Seules sont concernées les zones de production du Perthuis breton, la Tranche-sur-Mer et la Faute-sur-Mer, la rivière de Lay, l'Aiguillon et l'estuaire de la Sèvre niortaise.

"Les exploitants concernés ont procédé au retrait et rappel de la commercialisation des coquillages récoltés dans ces zones depuis le 17 mars 2010", selon un communiqué du ministère de l'Agriculture.

Selon M. Patsouris, les analyses révélant la présence de cette toxine, ont été effectuées en mer et sur des moules. "Les huîtres que nous commercialisons proviennent des claires - d'anciens marais salants dans lesquels elles sont affinées - et aucune analyse ne prouve que les claires ont été impactées", a affirmé le président de la SRC, qui a préféré appliquer le principe de précaution.

De nouvelles analyses doivent être effectuées lundi au niveau des claires, selon M. Patsouris, qui espère que la vente sera à nouveau autorisée d'ici quinze jours.

Les zones d'interdiction correspondent à celles touchées par la tempête Xynthia, fin février. "Il est possible que ce soit lié aux conséquences du raz de marée qui a entraîné un dérèglement de l'éco-système", a avancé M. Patsouris.

Lors de la tempête, la mer est montée brutalement, provoquant d'énormes dégâts sur les installations du millier d'ostréiculteurs charentais.

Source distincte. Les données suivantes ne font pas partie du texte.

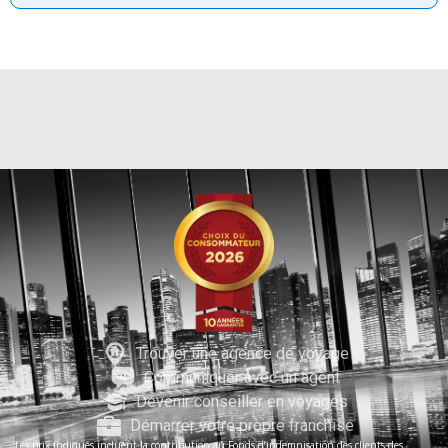
Trouver une agence de voyage
Communiquer avec un agent
Devenir conseiller en voyages
Démarrer votre propre franchise
Les prix indiqués incluent la contribution au Fonds d’indemnisation des clients des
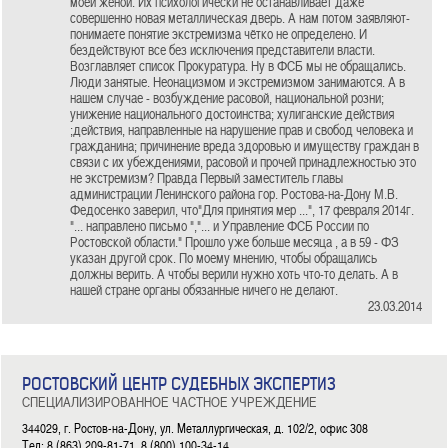
моей женой. Их психологически не останавливает даже
совершенно новая металлическая дверь. А нам потом заявляют-
понимаете понятие экстремизма чётко не определено. И
бездействуют все без исключения представители власти.
Возглавляет список Прокуратура. Ну в ФСБ мы не обращались.
Люди занятые. Неонацизмом и экстремизмом занимаются. А в
нашем случае - возбуждение расовой, национальной розни;
унижение национального достоинства; хулиганские действия
;действия, направленные на нарушение прав и свобод человека и
гражданина; причинение вреда здоровью и имуществу граждан в
связи с их убеждениями, расовой и прочей принадлежностью это
не экстремизм? Правда Первый заместитель главы
администрации Ленинского района гор. Ростова-на-Дону М.В.
Федосенко заверил, что"Для принятия мер ...", 17 февраля 2014г.
"... направлено письмо ","... и Управление ФСБ России по
Ростовской области." Прошло уже больше месяца , а в 59 - ФЗ
указан другой срок. По моему мнению, чтобы обращались
должны верить. А чтобы верили нужно хоть что-то делать. А в
нашей стране органы обязанные ничего не делают.
23.03.2014
РОСТОВСКИЙ ЦЕНТР СУДЕБНЫХ ЭКСПЕРТИЗ
СПЕЦИАЛИЗИРОВАННОЕ ЧАСТНОЕ УЧРЕЖДЕНИЕ
344029, г. Ростов-на-Дону, ул. Металлургическая, д. 102/2, офис 308
Тел: 8 (863) 209-81-71, 8 (800) 100-34-14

"Pour le moment, l'ensemble des dégâts pour l'ostréiculture ne sont pas tous quantifiés", a-t-il affirmé.

Les parcs situés en mer, soit 3.000 hectares, ont également été endommagés mais les professionnels attendent les grandes marées de la fin mars "pour faire une évaluation précise des dommages car depuis fin février, la mer n'est pas redescendue", a précisé M. Patsouris.

Le ministre de l'Agriculture, Bruno Le Maire, a annoncé une aide de 20 millions d'euros afin d'aider à la reconstitution la plus rapide possible des matériels ostréicoles.

"Il s'avère que nous n'avons toujours pas reçu les feuilles d'indemnisation tempête promises par l'Etat", s'est inquiété M. Patsouris. Selon lui, les professionnels sont déjà dans une situation économique difficile en raison notamment d'une surmortalité des huîtres en 2008 et 2009 provoquée par un virus.

Le président UMP du conseil général de la Charente-Maritime, Dominique Bussereau, et la présidente PS de la Région Poitou-Charentes, Ségolène Royal, ont également fait part de leur préoccupation quant aux aides pour la profession.

Quelque 70.000 tonnes d'huîtres sont commercialisées chaque année par les ostréiculteurs charentais, soit une part importante de l'économie de ce département.